(WORK ITEM):
Find the line with "[338,149,376,161] [37,167,109,180] death, and" and the line with "[773,298,877,315] [69,323,106,338] _Configuration" in the entries below; output exactly those two lines, every line between them, and no others.

(ENTRIES PROVIDED):

******

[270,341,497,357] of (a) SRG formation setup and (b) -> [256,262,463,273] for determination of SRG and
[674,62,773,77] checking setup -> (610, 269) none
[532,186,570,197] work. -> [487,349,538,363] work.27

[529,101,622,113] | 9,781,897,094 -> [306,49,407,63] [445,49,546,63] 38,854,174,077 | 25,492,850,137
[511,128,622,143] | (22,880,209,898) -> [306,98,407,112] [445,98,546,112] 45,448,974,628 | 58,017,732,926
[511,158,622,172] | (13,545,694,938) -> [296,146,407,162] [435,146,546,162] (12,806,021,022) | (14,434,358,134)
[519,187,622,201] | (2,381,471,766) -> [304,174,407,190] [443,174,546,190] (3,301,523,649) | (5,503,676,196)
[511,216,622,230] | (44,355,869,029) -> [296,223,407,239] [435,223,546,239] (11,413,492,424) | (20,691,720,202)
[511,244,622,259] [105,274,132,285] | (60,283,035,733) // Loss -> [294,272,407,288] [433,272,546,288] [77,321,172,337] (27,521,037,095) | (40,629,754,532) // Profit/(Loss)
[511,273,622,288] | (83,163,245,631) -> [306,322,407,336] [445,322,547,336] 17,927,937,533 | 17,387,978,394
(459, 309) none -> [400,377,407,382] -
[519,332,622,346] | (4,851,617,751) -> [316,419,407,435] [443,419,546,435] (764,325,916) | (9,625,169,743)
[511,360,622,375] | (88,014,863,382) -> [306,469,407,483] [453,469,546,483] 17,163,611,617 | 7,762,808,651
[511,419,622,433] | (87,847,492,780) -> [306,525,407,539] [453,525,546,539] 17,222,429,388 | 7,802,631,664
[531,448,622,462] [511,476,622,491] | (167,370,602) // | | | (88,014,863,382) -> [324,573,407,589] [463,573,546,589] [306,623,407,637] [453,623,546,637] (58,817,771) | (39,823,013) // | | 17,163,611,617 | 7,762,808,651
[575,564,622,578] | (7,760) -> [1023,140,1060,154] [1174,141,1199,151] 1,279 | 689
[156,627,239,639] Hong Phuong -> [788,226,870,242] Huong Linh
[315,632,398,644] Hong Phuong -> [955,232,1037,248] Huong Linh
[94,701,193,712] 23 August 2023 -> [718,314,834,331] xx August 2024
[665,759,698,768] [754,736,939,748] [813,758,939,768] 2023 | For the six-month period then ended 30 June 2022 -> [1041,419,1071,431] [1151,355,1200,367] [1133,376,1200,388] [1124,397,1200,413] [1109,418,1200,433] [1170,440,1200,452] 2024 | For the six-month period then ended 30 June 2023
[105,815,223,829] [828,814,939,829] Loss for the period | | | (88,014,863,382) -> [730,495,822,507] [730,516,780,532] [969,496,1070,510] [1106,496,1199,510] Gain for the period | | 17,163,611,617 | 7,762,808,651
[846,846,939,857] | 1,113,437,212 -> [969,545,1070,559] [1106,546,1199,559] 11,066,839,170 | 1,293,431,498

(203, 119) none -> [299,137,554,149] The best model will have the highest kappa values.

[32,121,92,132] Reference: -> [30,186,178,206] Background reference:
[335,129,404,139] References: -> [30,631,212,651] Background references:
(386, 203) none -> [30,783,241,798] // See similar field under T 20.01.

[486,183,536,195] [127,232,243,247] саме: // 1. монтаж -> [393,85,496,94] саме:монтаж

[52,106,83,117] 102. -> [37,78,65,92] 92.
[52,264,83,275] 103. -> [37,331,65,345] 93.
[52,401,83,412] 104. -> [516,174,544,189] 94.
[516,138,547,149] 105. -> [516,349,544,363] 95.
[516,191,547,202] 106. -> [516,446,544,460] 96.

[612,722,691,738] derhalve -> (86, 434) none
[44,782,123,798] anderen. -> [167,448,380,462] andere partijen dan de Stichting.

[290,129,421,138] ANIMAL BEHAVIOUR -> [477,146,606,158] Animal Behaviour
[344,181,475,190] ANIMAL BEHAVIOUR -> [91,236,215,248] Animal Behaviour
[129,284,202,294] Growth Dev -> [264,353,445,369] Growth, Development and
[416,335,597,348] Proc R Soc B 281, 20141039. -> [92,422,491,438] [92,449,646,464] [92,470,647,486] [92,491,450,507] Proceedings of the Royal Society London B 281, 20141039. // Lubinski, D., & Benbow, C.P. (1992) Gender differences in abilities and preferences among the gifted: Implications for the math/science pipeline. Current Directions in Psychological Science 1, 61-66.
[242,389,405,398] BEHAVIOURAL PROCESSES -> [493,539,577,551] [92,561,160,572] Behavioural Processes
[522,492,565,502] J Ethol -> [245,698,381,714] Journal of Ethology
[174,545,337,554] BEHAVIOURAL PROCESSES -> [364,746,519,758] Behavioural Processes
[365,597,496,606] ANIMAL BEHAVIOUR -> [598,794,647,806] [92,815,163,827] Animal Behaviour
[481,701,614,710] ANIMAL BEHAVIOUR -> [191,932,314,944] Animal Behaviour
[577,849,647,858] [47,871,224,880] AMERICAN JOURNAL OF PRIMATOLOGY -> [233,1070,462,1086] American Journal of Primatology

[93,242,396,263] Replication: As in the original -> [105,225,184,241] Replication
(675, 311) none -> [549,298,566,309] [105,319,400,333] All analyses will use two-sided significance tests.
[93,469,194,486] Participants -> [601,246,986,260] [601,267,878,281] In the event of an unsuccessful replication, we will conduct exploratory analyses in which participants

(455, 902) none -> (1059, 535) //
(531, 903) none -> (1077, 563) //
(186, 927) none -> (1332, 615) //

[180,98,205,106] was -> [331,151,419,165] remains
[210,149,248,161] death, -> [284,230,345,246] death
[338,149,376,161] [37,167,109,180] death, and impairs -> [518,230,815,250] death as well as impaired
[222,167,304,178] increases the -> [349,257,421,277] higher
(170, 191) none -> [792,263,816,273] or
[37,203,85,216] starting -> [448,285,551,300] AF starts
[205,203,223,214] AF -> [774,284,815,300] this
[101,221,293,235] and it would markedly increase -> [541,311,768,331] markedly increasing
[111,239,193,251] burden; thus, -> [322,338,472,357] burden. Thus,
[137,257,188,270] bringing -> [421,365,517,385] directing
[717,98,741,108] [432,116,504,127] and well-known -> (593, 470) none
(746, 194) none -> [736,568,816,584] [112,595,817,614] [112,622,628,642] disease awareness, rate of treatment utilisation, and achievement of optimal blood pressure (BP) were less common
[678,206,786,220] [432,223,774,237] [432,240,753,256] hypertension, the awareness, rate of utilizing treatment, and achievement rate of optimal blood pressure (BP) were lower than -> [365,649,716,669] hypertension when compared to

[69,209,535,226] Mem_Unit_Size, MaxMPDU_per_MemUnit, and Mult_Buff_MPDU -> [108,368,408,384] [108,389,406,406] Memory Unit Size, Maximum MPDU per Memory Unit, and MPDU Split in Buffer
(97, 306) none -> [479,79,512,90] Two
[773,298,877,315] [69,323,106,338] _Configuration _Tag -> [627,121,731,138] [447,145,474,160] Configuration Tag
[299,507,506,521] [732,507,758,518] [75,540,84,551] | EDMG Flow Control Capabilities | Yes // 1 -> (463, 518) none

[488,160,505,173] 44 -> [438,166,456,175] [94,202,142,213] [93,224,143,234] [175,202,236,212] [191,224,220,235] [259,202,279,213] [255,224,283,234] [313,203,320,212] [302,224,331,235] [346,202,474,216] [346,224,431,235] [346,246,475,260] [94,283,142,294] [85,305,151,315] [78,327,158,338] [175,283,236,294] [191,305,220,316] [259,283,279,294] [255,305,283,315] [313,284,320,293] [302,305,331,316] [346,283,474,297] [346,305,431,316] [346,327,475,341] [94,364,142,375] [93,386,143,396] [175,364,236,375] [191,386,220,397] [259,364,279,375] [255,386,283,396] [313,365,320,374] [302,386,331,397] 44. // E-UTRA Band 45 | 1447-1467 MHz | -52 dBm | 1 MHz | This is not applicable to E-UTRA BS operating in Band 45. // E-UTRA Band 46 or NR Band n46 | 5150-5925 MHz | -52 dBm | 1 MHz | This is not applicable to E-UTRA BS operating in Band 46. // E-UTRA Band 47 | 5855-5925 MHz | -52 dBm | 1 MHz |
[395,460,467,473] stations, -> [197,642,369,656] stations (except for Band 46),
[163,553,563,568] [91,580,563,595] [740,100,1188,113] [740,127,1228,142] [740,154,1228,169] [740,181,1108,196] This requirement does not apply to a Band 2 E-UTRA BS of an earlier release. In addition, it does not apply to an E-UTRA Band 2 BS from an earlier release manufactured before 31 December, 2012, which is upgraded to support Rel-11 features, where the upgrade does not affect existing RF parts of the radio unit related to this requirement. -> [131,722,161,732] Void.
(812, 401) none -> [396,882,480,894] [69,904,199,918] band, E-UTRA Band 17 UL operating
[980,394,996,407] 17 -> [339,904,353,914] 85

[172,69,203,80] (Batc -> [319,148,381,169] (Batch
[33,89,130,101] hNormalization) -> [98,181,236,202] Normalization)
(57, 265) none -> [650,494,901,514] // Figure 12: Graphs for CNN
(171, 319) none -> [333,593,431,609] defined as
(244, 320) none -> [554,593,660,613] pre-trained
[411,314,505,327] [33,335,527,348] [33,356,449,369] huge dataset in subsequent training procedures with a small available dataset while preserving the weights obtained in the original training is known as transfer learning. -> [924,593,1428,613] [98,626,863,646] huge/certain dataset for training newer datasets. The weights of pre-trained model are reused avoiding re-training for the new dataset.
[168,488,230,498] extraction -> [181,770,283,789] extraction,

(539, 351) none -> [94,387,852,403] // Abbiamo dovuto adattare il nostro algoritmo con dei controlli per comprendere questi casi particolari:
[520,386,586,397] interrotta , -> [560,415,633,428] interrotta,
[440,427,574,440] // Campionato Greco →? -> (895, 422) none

******

(SOLUTION TO THE EXERCISE):
[338,149,376,161] [37,167,109,180] death, and impairs -> [518,230,815,250] death as well as impaired
[222,167,304,178] increases the -> [349,257,421,277] higher
(170, 191) none -> [792,263,816,273] or
[37,203,85,216] starting -> [448,285,551,300] AF starts
[205,203,223,214] AF -> [774,284,815,300] this
[101,221,293,235] and it would markedly increase -> [541,311,768,331] markedly increasing
[111,239,193,251] burden; thus, -> [322,338,472,357] burden. Thus,
[137,257,188,270] bringing -> [421,365,517,385] directing
[717,98,741,108] [432,116,504,127] and well-known -> (593, 470) none
(746, 194) none -> [736,568,816,584] [112,595,817,614] [112,622,628,642] disease awareness, rate of treatment utilisation, and achievement of optimal blood pressure (BP) were less common
[678,206,786,220] [432,223,774,237] [432,240,753,256] hypertension, the awareness, rate of utilizing treatment, and achievement rate of optimal blood pressure (BP) were lower than -> [365,649,716,669] hypertension when compared to

[69,209,535,226] Mem_Unit_Size, MaxMPDU_per_MemUnit, and Mult_Buff_MPDU -> [108,368,408,384] [108,389,406,406] Memory Unit Size, Maximum MPDU per Memory Unit, and MPDU Split in Buffer
(97, 306) none -> [479,79,512,90] Two
[773,298,877,315] [69,323,106,338] _Configuration _Tag -> [627,121,731,138] [447,145,474,160] Configuration Tag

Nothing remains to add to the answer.